Often in the Bible there were times when people would fast (i.e go without eating, either fully or partially), most often to show to God that they are sincere about their prayers to God on a specific subject. Some examples of this are in the book of Esther, when Esther asked the entire Jewish population to fast while she risked her life to save them (Esther 4:16). King David fasted when his son was ill and dying (2 Samuel 12:16), and Jesus fasted for 40 days in the desert before he started his 3 years of teaching (Matthew 4:2). The disciples also fasted occasionally after Jesus had left and they were with other church members. So there is Biblical evidence for fasting, and some Christians today still choose to fast when they are praying really hard for something. However, there is no requirement to do this, and it is optional. Personally, I do not fast, because if I go without food for more than 8 hours I easily become cranky and exhausted, which does not increase my desire to pray. Also, some Christians cannot fast, such as those with diabetes who must regulate their meals for health reasons.

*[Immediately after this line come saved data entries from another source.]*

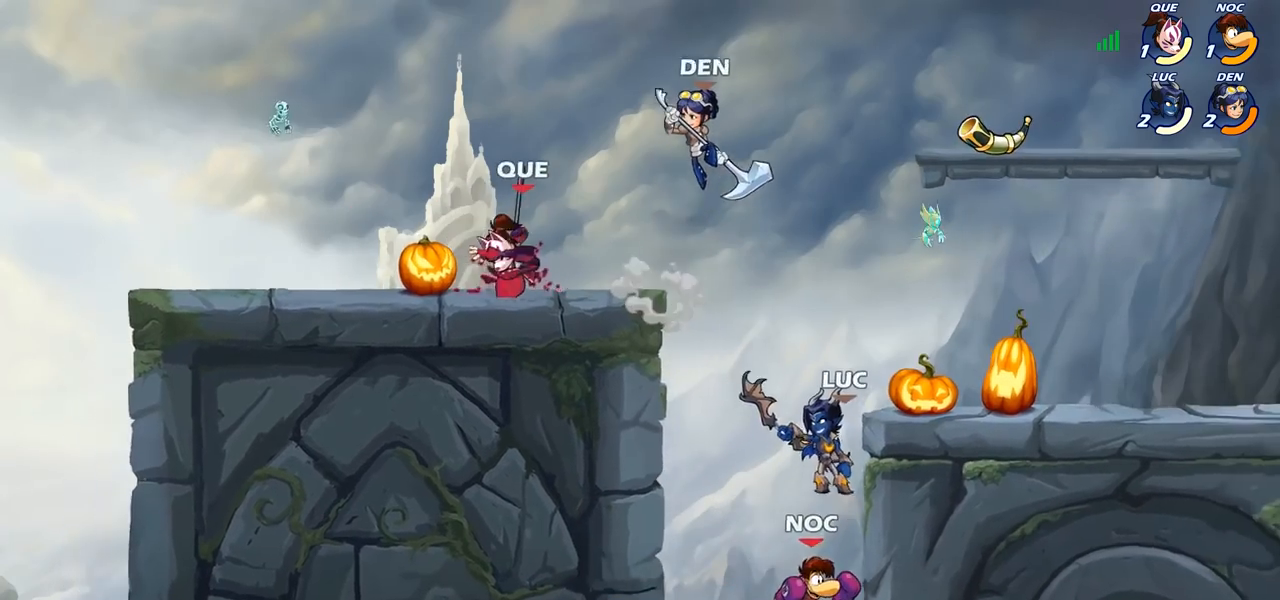
{"buttons": ["SQUARE"], "left_stick": "center", "right_stick": "left", "events": [[117, "left_stick", "down-left"], [183, "left_stick", "center"], [350, "CROSS", "down"], [433, "SQUARE", "down"], [450, "right_stick", "left"], [467, "CROSS", "up"]]}
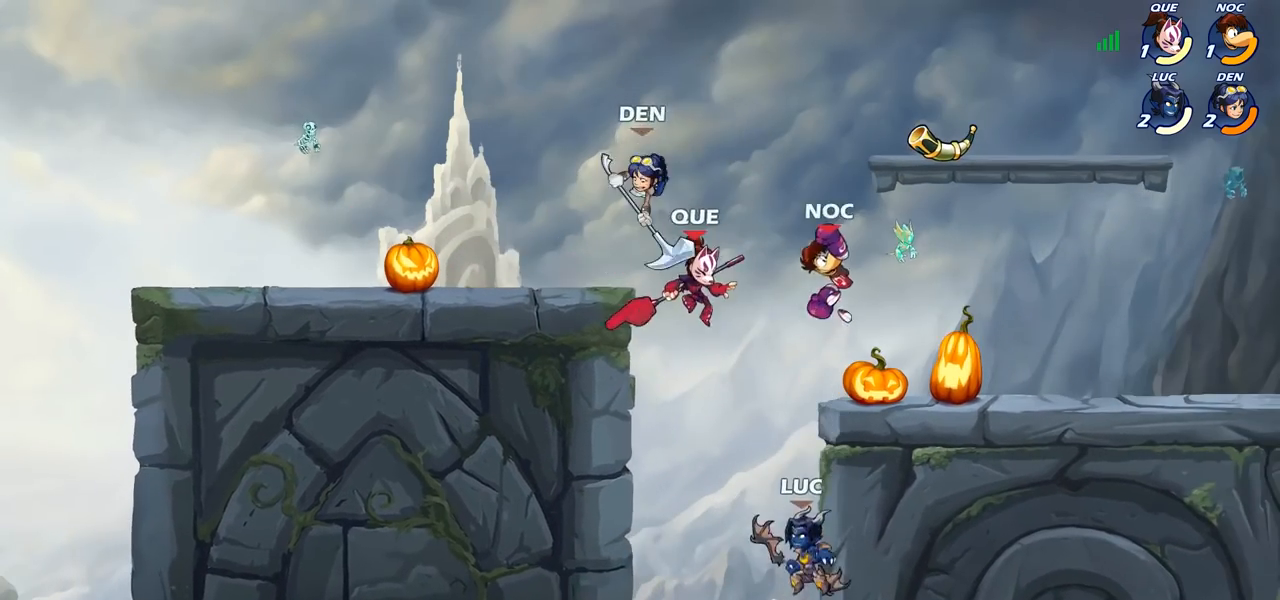
{"buttons": [], "left_stick": "left", "right_stick": "center", "events": [[50, "SQUARE", "up"], [50, "right_stick", "center"], [183, "left_stick", "left"]]}
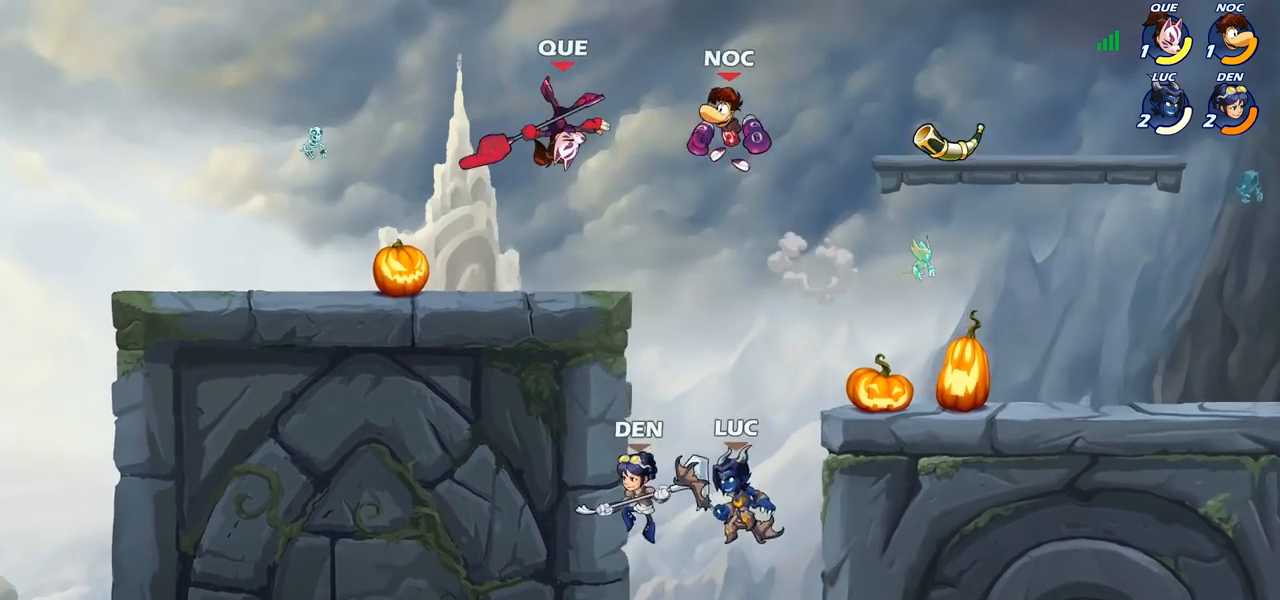
{"buttons": [], "left_stick": "center", "right_stick": "center", "events": [[83, "CROSS", "down"], [133, "left_stick", "up-right"], [200, "CIRCLE", "down"], [200, "CROSS", "up"], [267, "left_stick", "center"], [400, "CIRCLE", "up"]]}
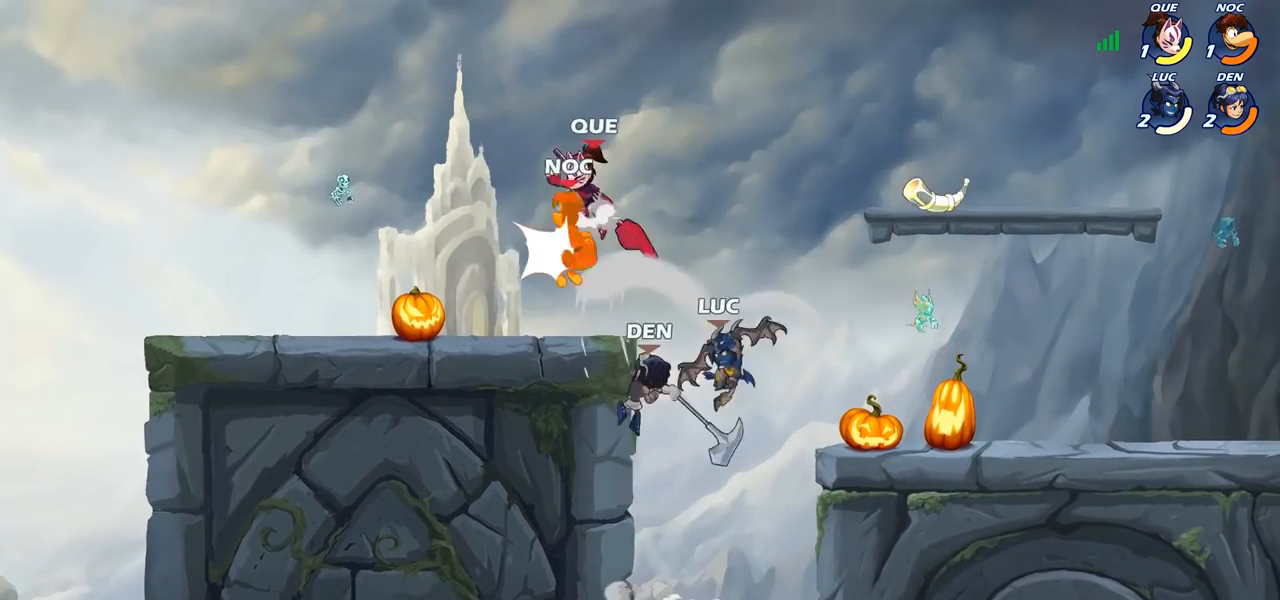
{"buttons": ["CIRCLE"], "left_stick": "left", "right_stick": "center", "events": [[383, "R2", "down"], [400, "left_stick", "left"], [450, "CIRCLE", "down"], [467, "R2", "up"]]}
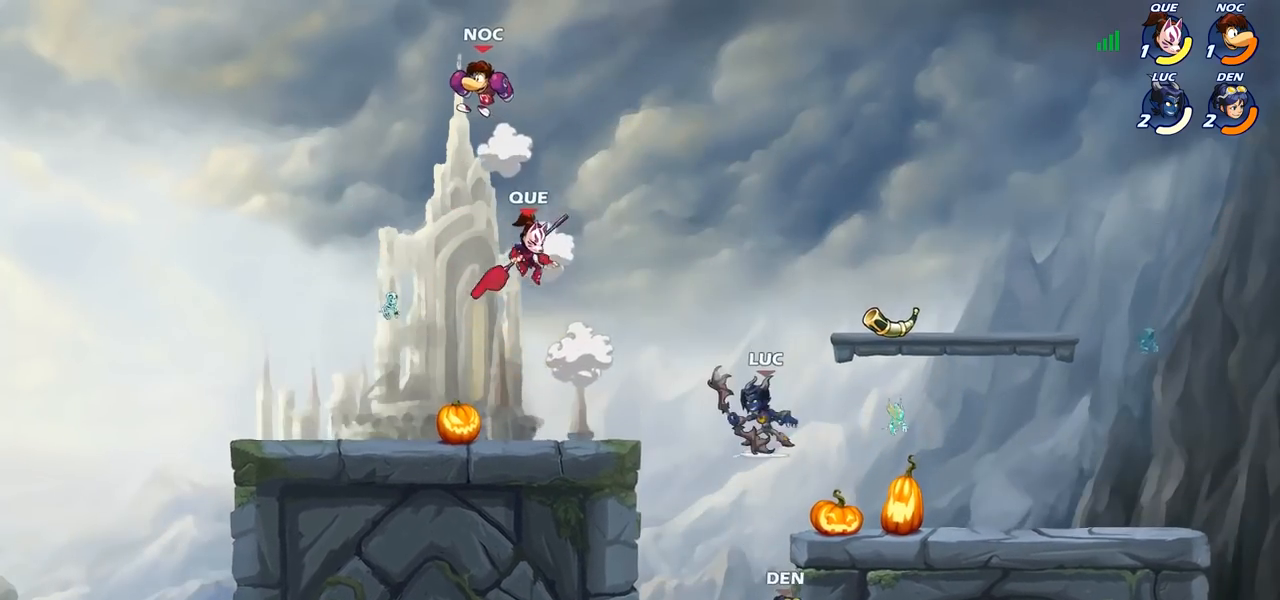
{"buttons": [], "left_stick": "left", "right_stick": "center", "events": [[33, "CIRCLE", "up"], [50, "left_stick", "up-left"], [183, "left_stick", "center"], [300, "left_stick", "left"]]}
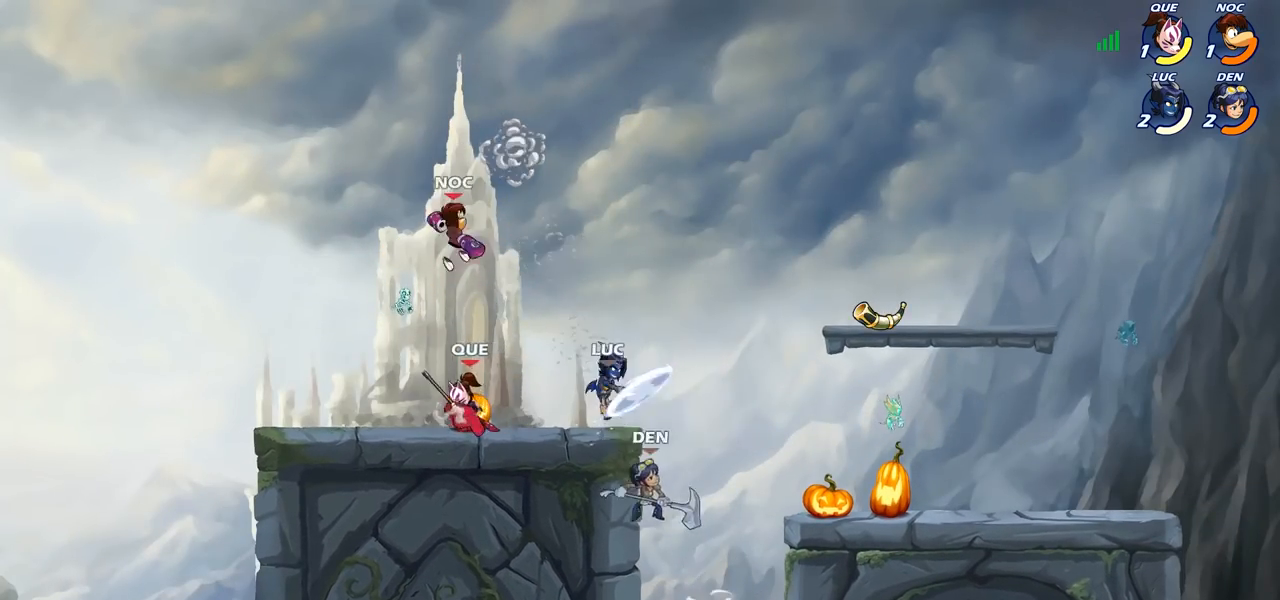
{"buttons": [], "left_stick": "center", "right_stick": "center", "events": [[83, "left_stick", "center"]]}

There is a guideline for Christian fasting given in Matthew 6:16-18: "When you go without eating, don't try to look gloomy as those show-offs do when they go without eating. I can assure you that they already have their reward. Instead, comb your hair and wash your face. Then others won't know that you are going without eating. But your Father sees what is done in private, and he will reward you.". So Christians who do decide to fast should not make a big deal over it and try to show off to other Christians who do not fast. Deciding to fast does not make one more spiritual, and although it shows you are sincere to God, it cannot be used as a way to manipulate God. God knows your heart, and if you are using fasting to try to get what you want, and think that God has to give you what you are asking for, then you probably won't get it.
In some Christian circles there is a tradition to "fast" from one thing during the period of 40 days before Easter (this period is called "Lent"). Some Christians decide to give up something that they like for this period of time (such as coffee, television, chocolate, etc.) to prove that they are not dependent on it and that God is the only one they truly need. While this does perhaps help some Christians, there is no Biblical requirement to do this and it is optional.
So as we have seen, Christians are free to eat anything, including meat, pork, and alcohol. The more important aspect is that if you believe you should not eat something, then don't, because it is a sin for you. Also, if it would make anyone around you think that you are sinning, or convince them to go against their beliefs, then it is a sin. So Christians should try to discern when it is appropriate to eat/drink something and when it is not. Don't judge other Christians for something as minor as what they eat or drink. Jesus said "The kingdom of God isn't about eating and drinking. It is about pleasing God, about living in peace, and about true happiness."(Romans 14:17).
There will probably be some people who still judge you though no matter what, probably the more religious types who believe they are right and everyone else is wrong. Jesus says sometimes there are no-win situations with these sorts of people, such as the Pharisees back in his day. Jesus said to them "John the Baptist did not go around eating and drinking, and you said 'John has a demon in him!'. But because the Son of Man goes around eating and drinking, you say, 'Jesus eats and drinks too much! He is even a friend of tax collectors and sinners. Yet wisdom is shown to be right by what its followers do."(Luke 7:33-35). So if you meet one of these people who criticize everything, just ignore them. They are like the person that Jesus described as "You can see the speck in your friend's eye. But you don't notice the log in your own eye."(Luke 6:41) when they try to criticize a tiny thing in another Christian (such as what they eat) but ignore the much larger issues of being called to love one another, and extending God's grace and mercy and forgiveness to people. Eat what you think is right, and be sensitive to others, but we are called to love others and love God, and those are the main points Christians should focus on.